Un coup d’État fomenté avec l’assentiment populaire est-il encore un « coup d’État » ? C’est la question que l’on pourrait se poser dans les deux cas de l’Égypte et de la Tunisie, deux « révolutions » arabes aux parcours similaires bien que très différents… Depuis le 4 juillet 2014, la Tunisie vit sous l’état d’urgence.
– Bienvenue en Tunisie, Monsieur !
– Merci ! Et alors ? Comment ça marche, ici ?
– Ah, ça marche pas ! Le touriste, il revient pas… Mais ils ont raison, Monsieur ! Il vient ici pour des vacances, et puis il rentre pas chez lui. Il se fait tuer sur la plage ! C’est la faute de la police ! La police, elle travaille pas ! Au lieu de garder les musées, Monsieur, il pose sa mitraillette contre le mur et il va dormir au café !
– Vous n’êtes pas très content de la révolution, dirait-on…
– Mais quelle révolution, Monsieur ?! C’est une bande de voleurs qui a mis les mains sur le pays ! Du temps de Ben Ali, il n’y avait pas de terroristes, Monsieur ! Ben Ali, lui, il ne faisait pas de cadeau aux terroristes ! Il les tuait ! Une balle dans la tête, Monsieur ! S’il faut tuer 2.000 terroristes pour avoir la paix pour 12 millions de personnes, c’est pas bien, ça, Monsieur ?! Mais, le nouveau président, Monsieur, il va remettre de l’ordre dans tout ça ! Vous allez voir, Monsieur !
Si l’Égypte s’est un beau matin réveillée de son euphorie révolutionnaire sous une dictature militaire plus féroce que ne l’avait été le régime policier d’Hosni Moubarak –une dictature que les médias égyptiens, tous, désormais, à la botte du maréchal al-Sissi, savent vendre quotidiennement à 100 millions d’Égyptiens médusés, parmi lesquels 40 millions ne savent ni lire ni écrire (les islamistes, une poignée de journalistes qui n’ont pas compris à temps qu’il leur fallait retourner une nouvelle fois la veste… et quelques milliers d’activistes de la place Tarhir, traqués et arrêtés, sont cela dit en prison ou ont « disparu »)-, en Tunisie, pays dont le peuple, probablement, est le plus scolarisé de tout le Monde arabe, le retour à l’ancien régime a lieu d’une manière plus subtile, presque « capillairement », par un saucissonnage de la démocratie à peine née, que les affairistes de retour découpent tranche après tranche.

• _Consigne_
Poursuivez le texte sur le retour de l'ancien régime en Égypte et en Tunisie, en reprenant après sa dernière phrase. Les lignes ci-dessous n'interviennent en rien dans cet exercice.

• _Les données_
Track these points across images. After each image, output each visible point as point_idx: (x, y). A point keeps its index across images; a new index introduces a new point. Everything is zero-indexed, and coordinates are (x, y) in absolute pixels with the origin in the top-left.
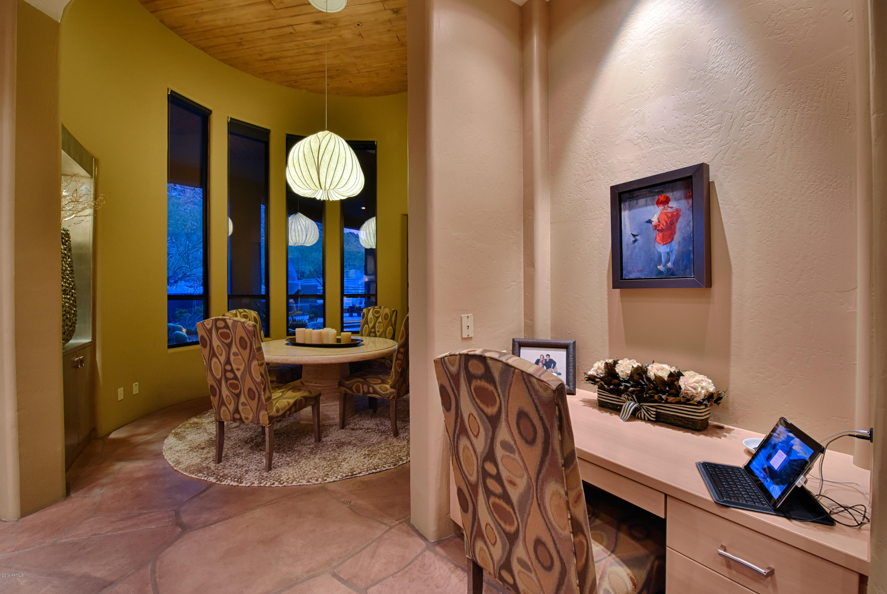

• _Corrigé_
Dans les deux cas, le plus surprenant, c’est que les masses populaires qui vociféraient dans les rues en janvier et février 2011, non seulement, ne se sont pas opposées au retour de leurs anciens bourreaux, mais, au contraire, l’ont applaudi des deux mains : en Égypte, où la liberté de parole n’existe plus du tout aujourd’hui, la rue se félicite de l’arrivée du nouveau Nasser –les médias ont même réussi à faire croire à d’aucuns qu’al-Sissi avait doublé le canal de Suez sur toute sa longueur ; et seule une partie de la classe moyenne intellectuelle évite de penser à trop forte voix. En Tunisie, elle se réjouit du coup d’État par les urnes, de la victoire de Nidâ Tounes, le parti fondé par Bajbouj (le sympathique surnom donné au nouveau président, Béji Caïd Essebsi, ancien directeur de la Sûreté et ministre de l’Intérieur de Bourguiba, en charge des vagues de répression qui avaient décimé l’opposition de l’époque, et membre de l’appareil d’État sous Ben Ali).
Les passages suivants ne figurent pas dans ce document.